(WHAT YOU HAVE TO DO)
The answer should be the records below, word for word, with every image left out.

(DATA RECORDS)
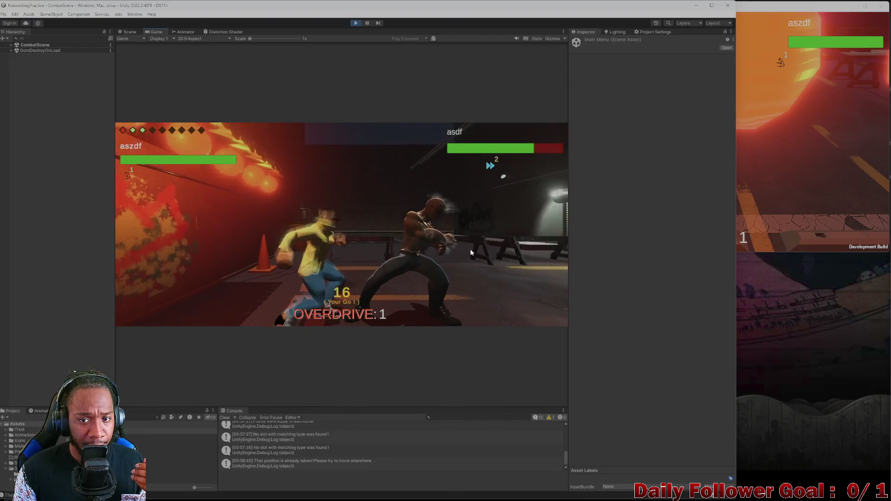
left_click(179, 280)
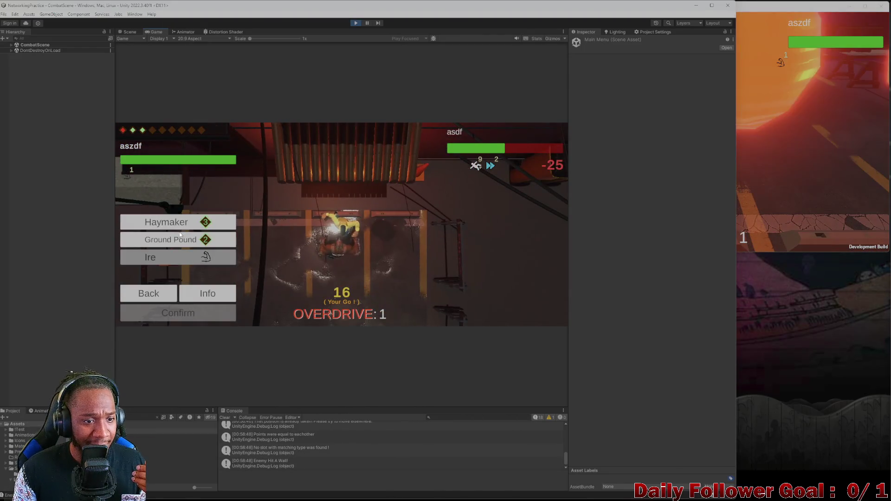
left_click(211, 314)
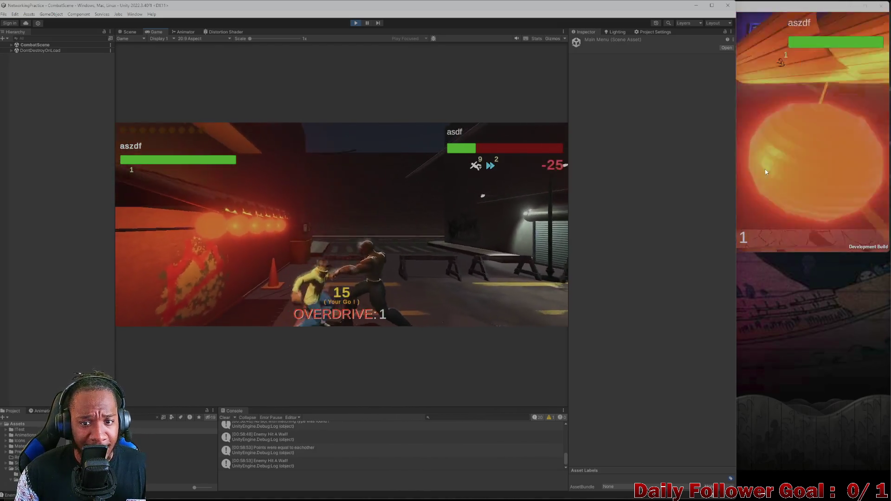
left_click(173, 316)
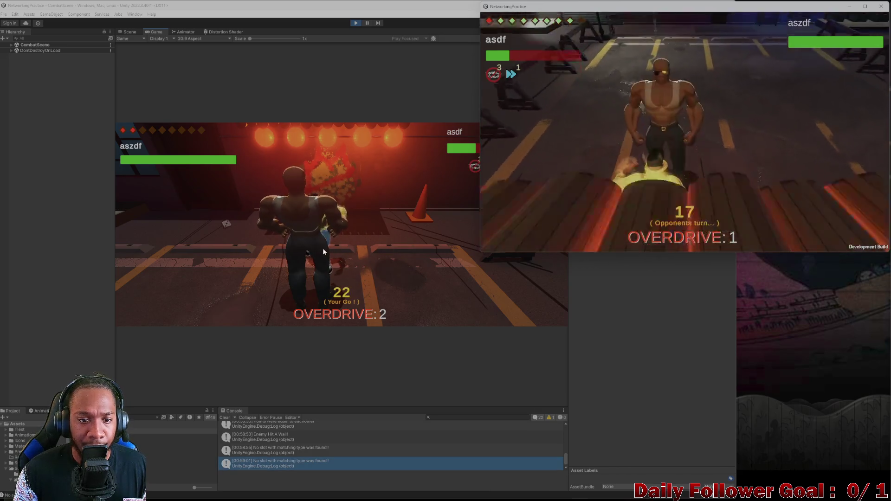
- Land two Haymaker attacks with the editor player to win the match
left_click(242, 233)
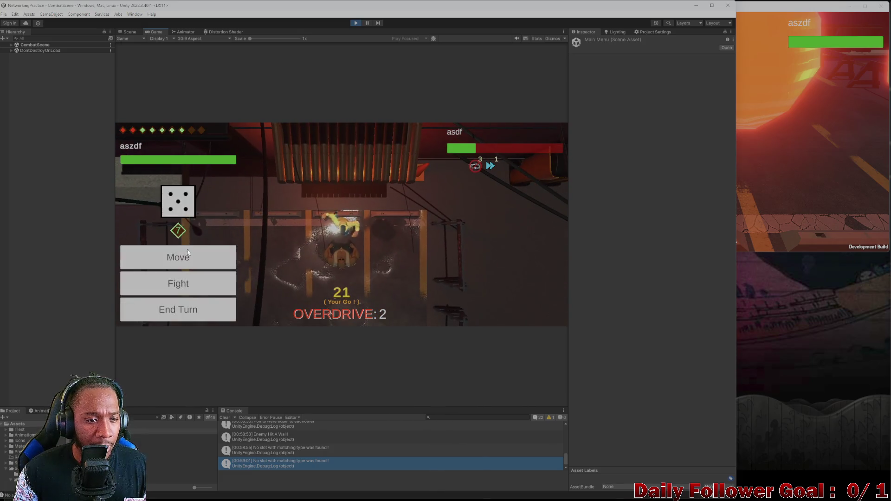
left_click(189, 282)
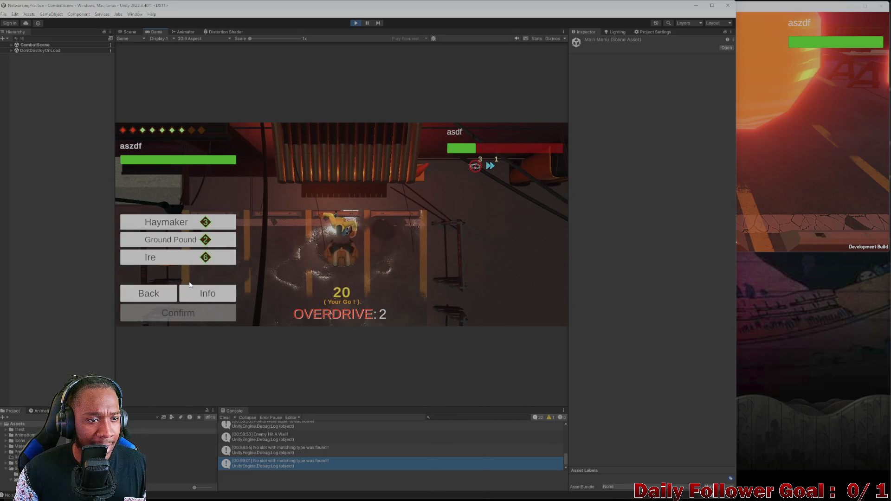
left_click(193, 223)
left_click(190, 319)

(SOLVED PROBLEM)
left_click(179, 280)
left_click(211, 314)
left_click(173, 316)
- Land two Haymaker attacks with the editor player to win the match
left_click(242, 233)
left_click(189, 282)
left_click(193, 223)
left_click(190, 319)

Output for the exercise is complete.